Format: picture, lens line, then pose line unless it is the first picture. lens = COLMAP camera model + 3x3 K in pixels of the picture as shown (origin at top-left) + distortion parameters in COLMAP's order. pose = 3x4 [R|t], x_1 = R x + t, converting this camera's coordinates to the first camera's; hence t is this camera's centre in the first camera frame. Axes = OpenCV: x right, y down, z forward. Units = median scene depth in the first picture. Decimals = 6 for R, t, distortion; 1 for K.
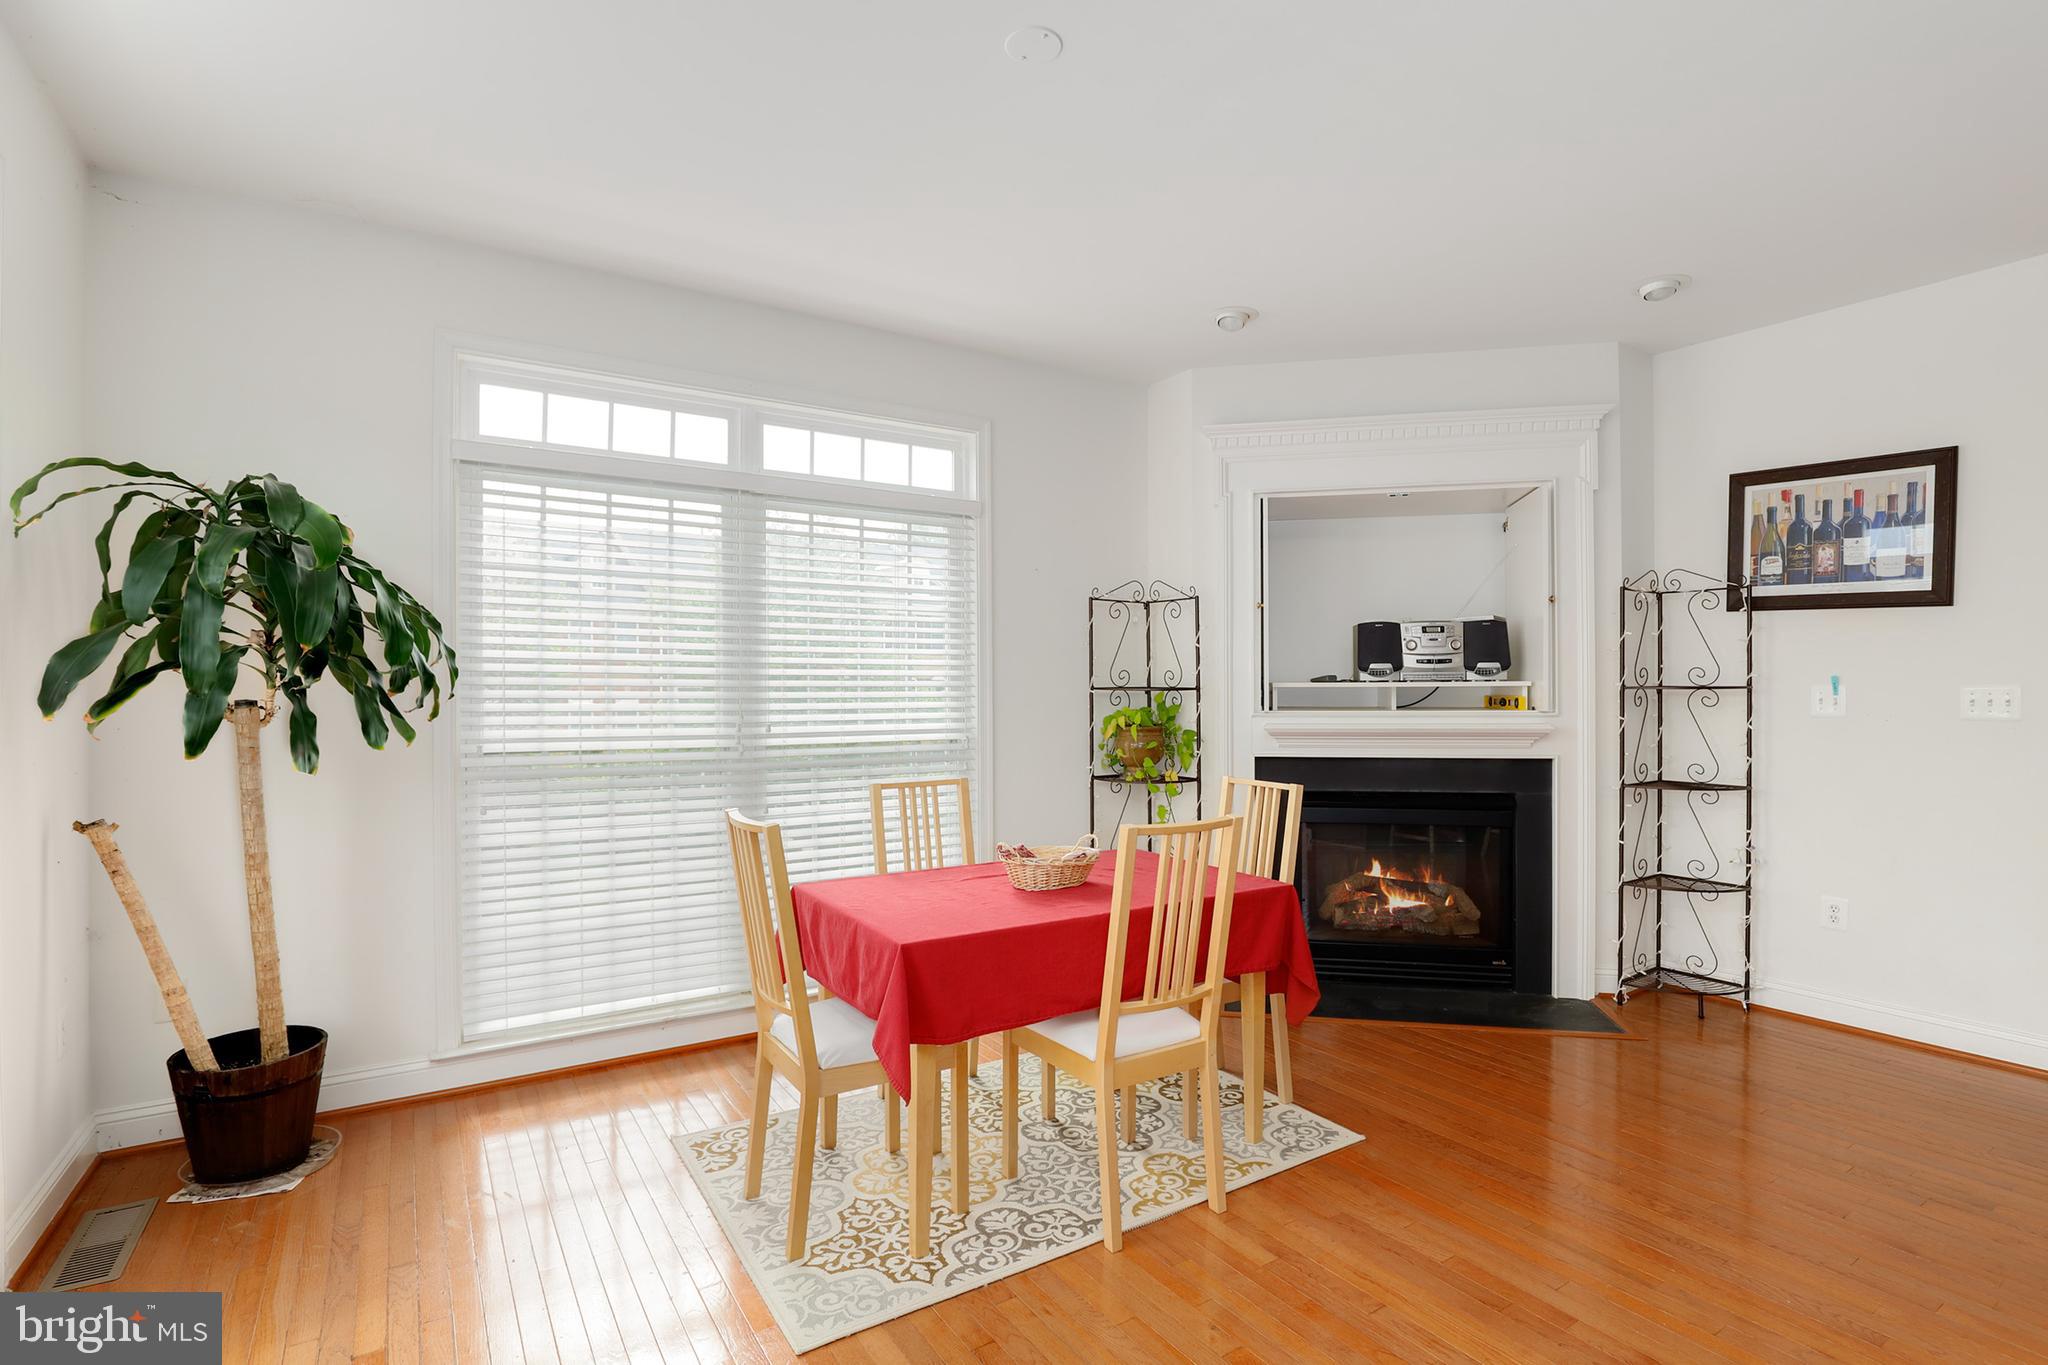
lens RADIAL K [[1005.2, 0, 1023.5], [0, 1005.2, 685.4], [0, 0, 1]] dist [-0.027622, 0.006655]
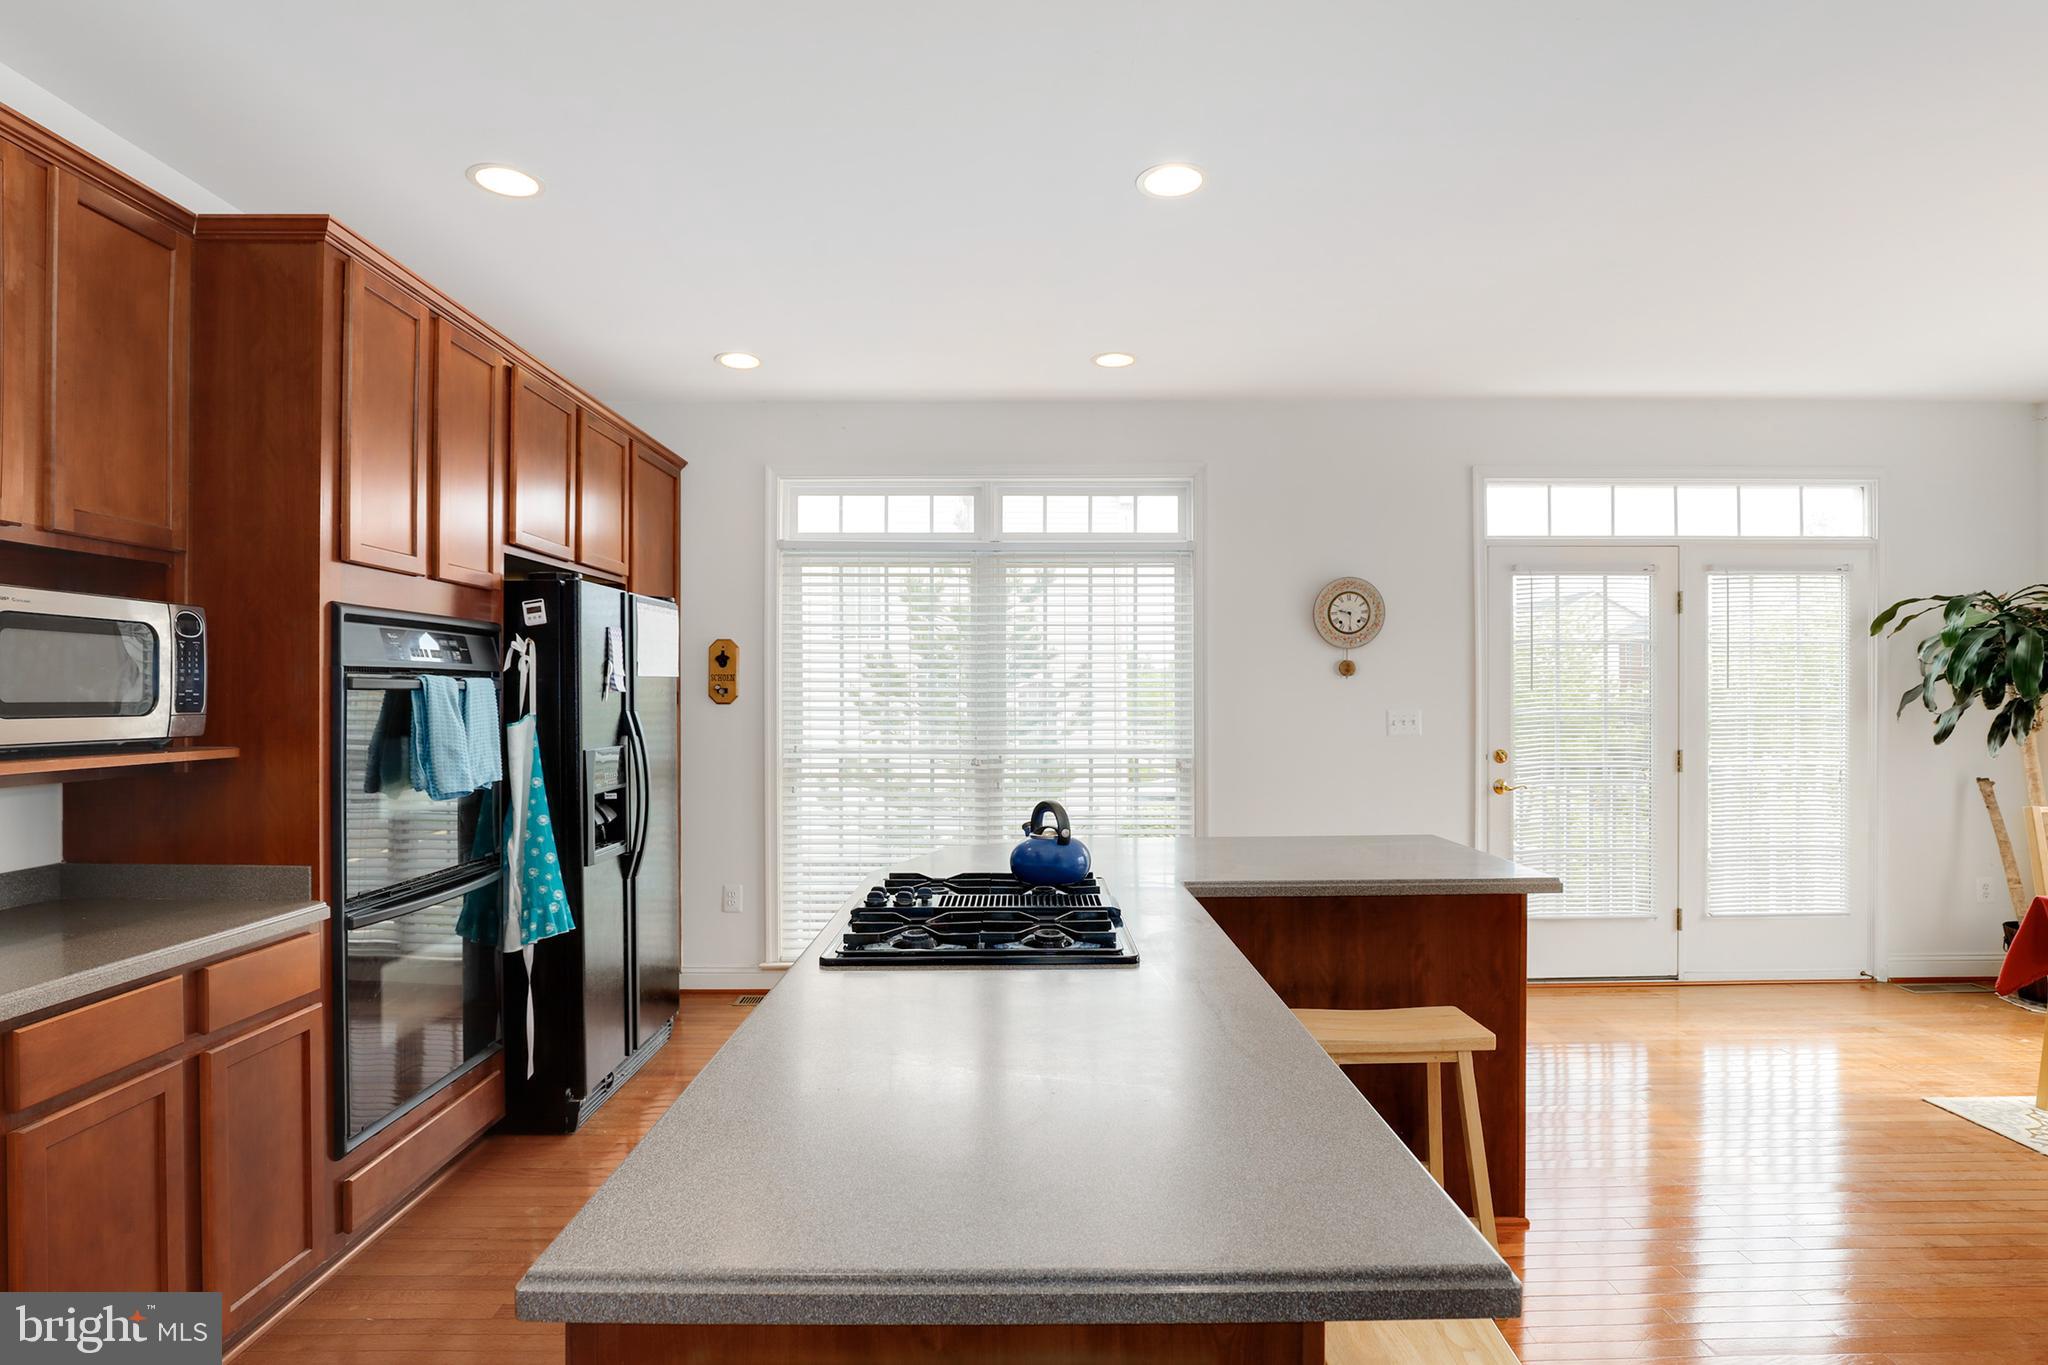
lens RADIAL K [[1037.2, 0, 1023.4], [0, 1037.2, 702.2], [0, 0, 1]] dist [-0.026315, 0.002658]
pose [[-0.538009, 0.009232, -0.842889, 1.080425], [0.005141, 0.999957, 0.007671, -0.019897], [0.842924, -0.000206, -0.538033, 0.325603]]
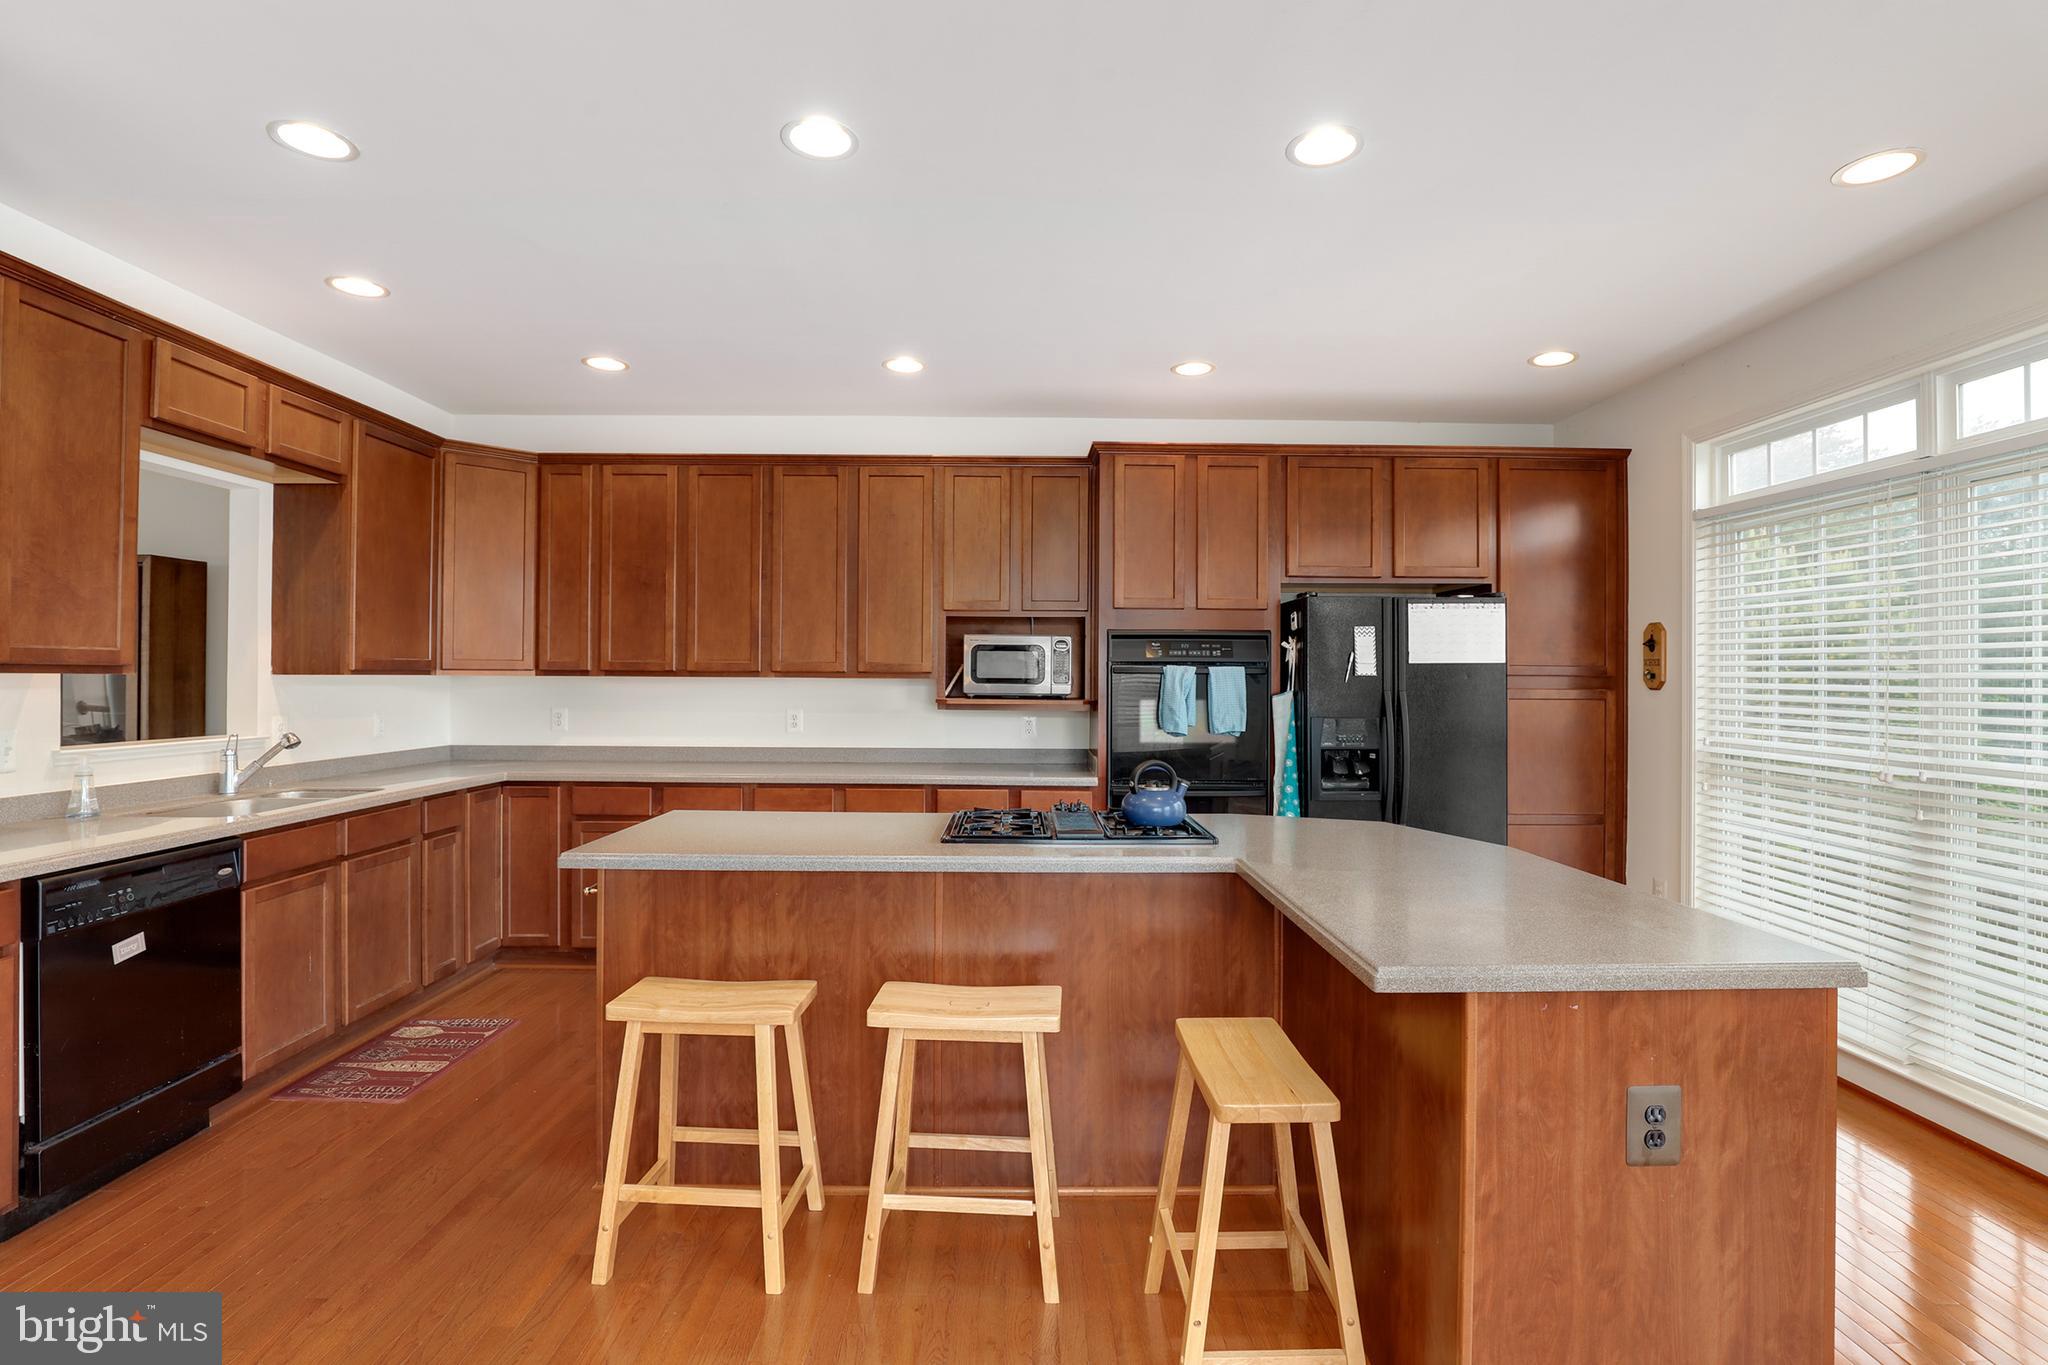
lens RADIAL K [[964.5, 0, 1025.9], [0, 964.5, 660.3], [0, 0, 1]] dist [-0.029933, 0.004767]
pose [[-0.839492, 0.005618, 0.543343, 0.241514], [-0.006309, 0.999778, -0.020085, -0.017254], [-0.543336, -0.020289, -0.839270, 0.670898]]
* * *
Task directions:
Rewrite the lines of the listing above, swapping every "picture" for "image" and keeping everything else the same. Leave the pictures out of your answer.

Response area:
Format: image, lens line, then pose line unless it is the first image. lens = COLMAP camera model + 3x3 K in pixels of the image as shown (origin at top-left) + distortion parameters in COLMAP's order. pose = 3x4 [R|t], x_1 = R x + t, converting this camera's coordinates to the first camera's; hence t is this camera's centre in the first camera frame. Axes = OpenCV: x right, y down, z forward. Units = median scene depth in the first image. Decimals = 6 for R, t, distortion; 1 for K.
lens RADIAL K [[1005.2, 0, 1023.5], [0, 1005.2, 685.4], [0, 0, 1]] dist [-0.027622, 0.006655]
lens RADIAL K [[1037.2, 0, 1023.4], [0, 1037.2, 702.2], [0, 0, 1]] dist [-0.026315, 0.002658]
pose [[-0.538009, 0.009232, -0.842889, 1.080425], [0.005141, 0.999957, 0.007671, -0.019897], [0.842924, -0.000206, -0.538033, 0.325603]]
lens RADIAL K [[964.5, 0, 1025.9], [0, 964.5, 660.3], [0, 0, 1]] dist [-0.029933, 0.004767]
pose [[-0.839492, 0.005618, 0.543343, 0.241514], [-0.006309, 0.999778, -0.020085, -0.017254], [-0.543336, -0.020289, -0.839270, 0.670898]]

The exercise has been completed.